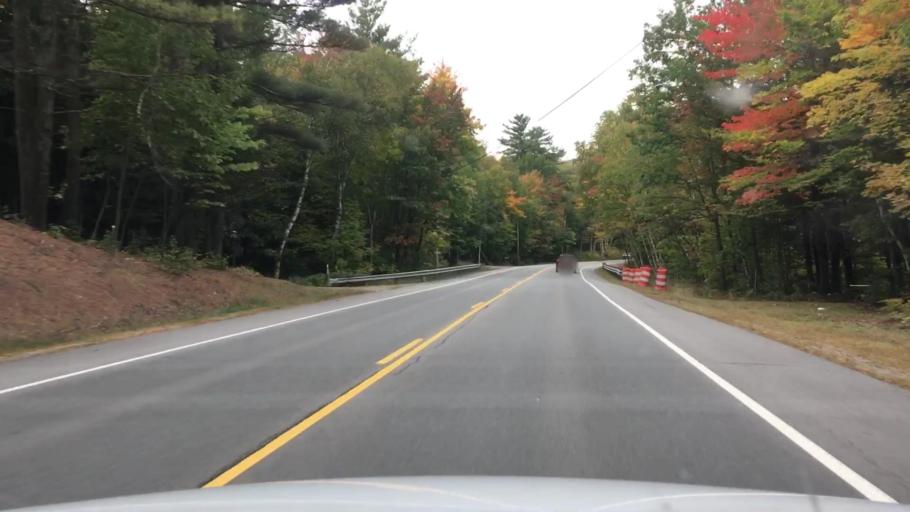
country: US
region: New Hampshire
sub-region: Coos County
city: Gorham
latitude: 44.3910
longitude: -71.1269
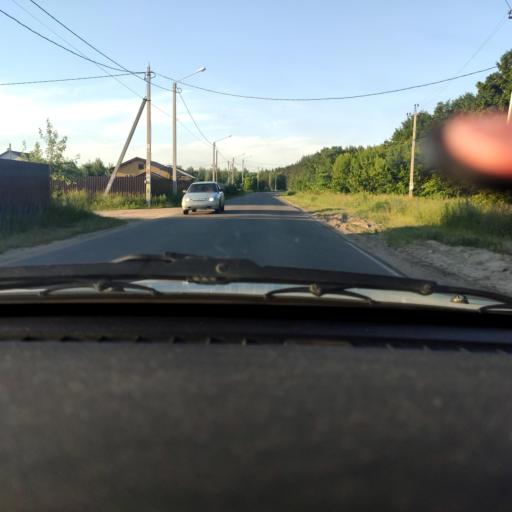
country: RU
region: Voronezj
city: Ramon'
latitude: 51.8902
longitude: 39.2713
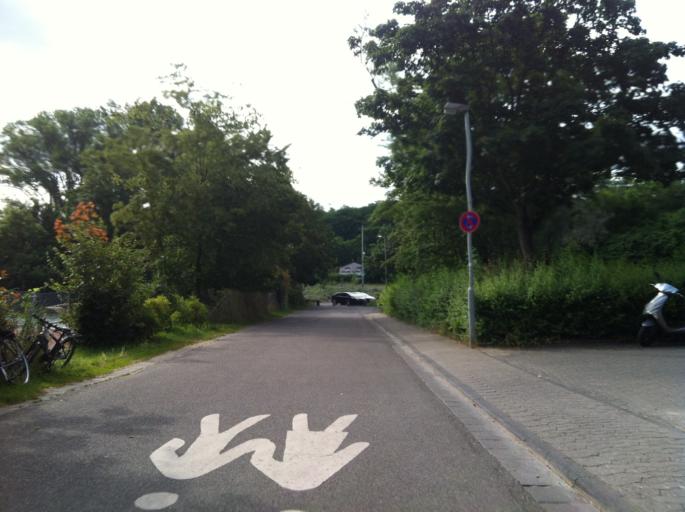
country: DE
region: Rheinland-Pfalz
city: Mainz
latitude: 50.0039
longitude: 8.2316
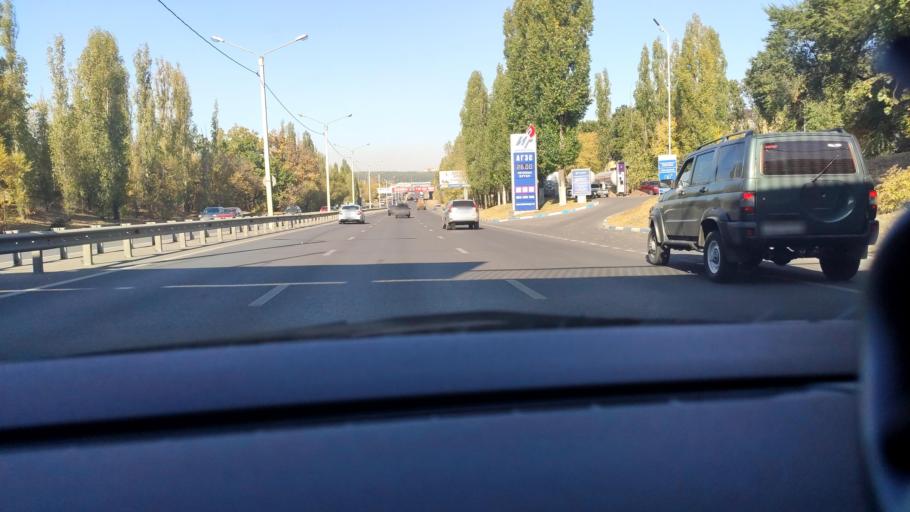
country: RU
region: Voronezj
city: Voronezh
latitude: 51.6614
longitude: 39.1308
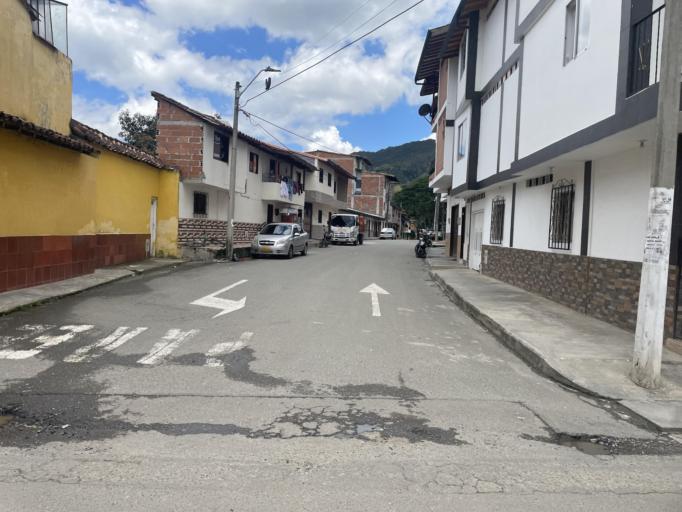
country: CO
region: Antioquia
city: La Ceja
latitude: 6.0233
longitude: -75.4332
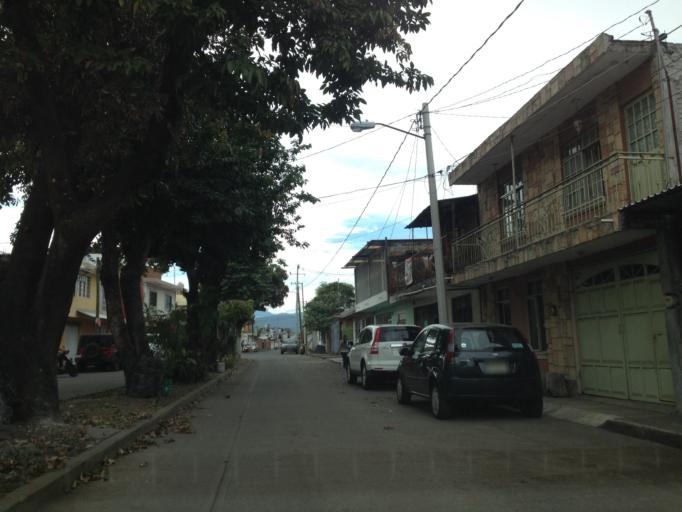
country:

************

_GIVEN PROBLEM_. Return the rows from the start through the line containing "latitude: 6.0233", inclusive, copied character for character, and omit the pictures.

_SOLUTION FOR THIS TASK_.
country: US
region: New Hampshire
sub-region: Coos County
city: Gorham
latitude: 44.3910
longitude: -71.1269
country: RU
region: Voronezj
city: Ramon'
latitude: 51.8902
longitude: 39.2713
country: DE
region: Rheinland-Pfalz
city: Mainz
latitude: 50.0039
longitude: 8.2316
country: RU
region: Voronezj
city: Voronezh
latitude: 51.6614
longitude: 39.1308
country: CO
region: Antioquia
city: La Ceja
latitude: 6.0233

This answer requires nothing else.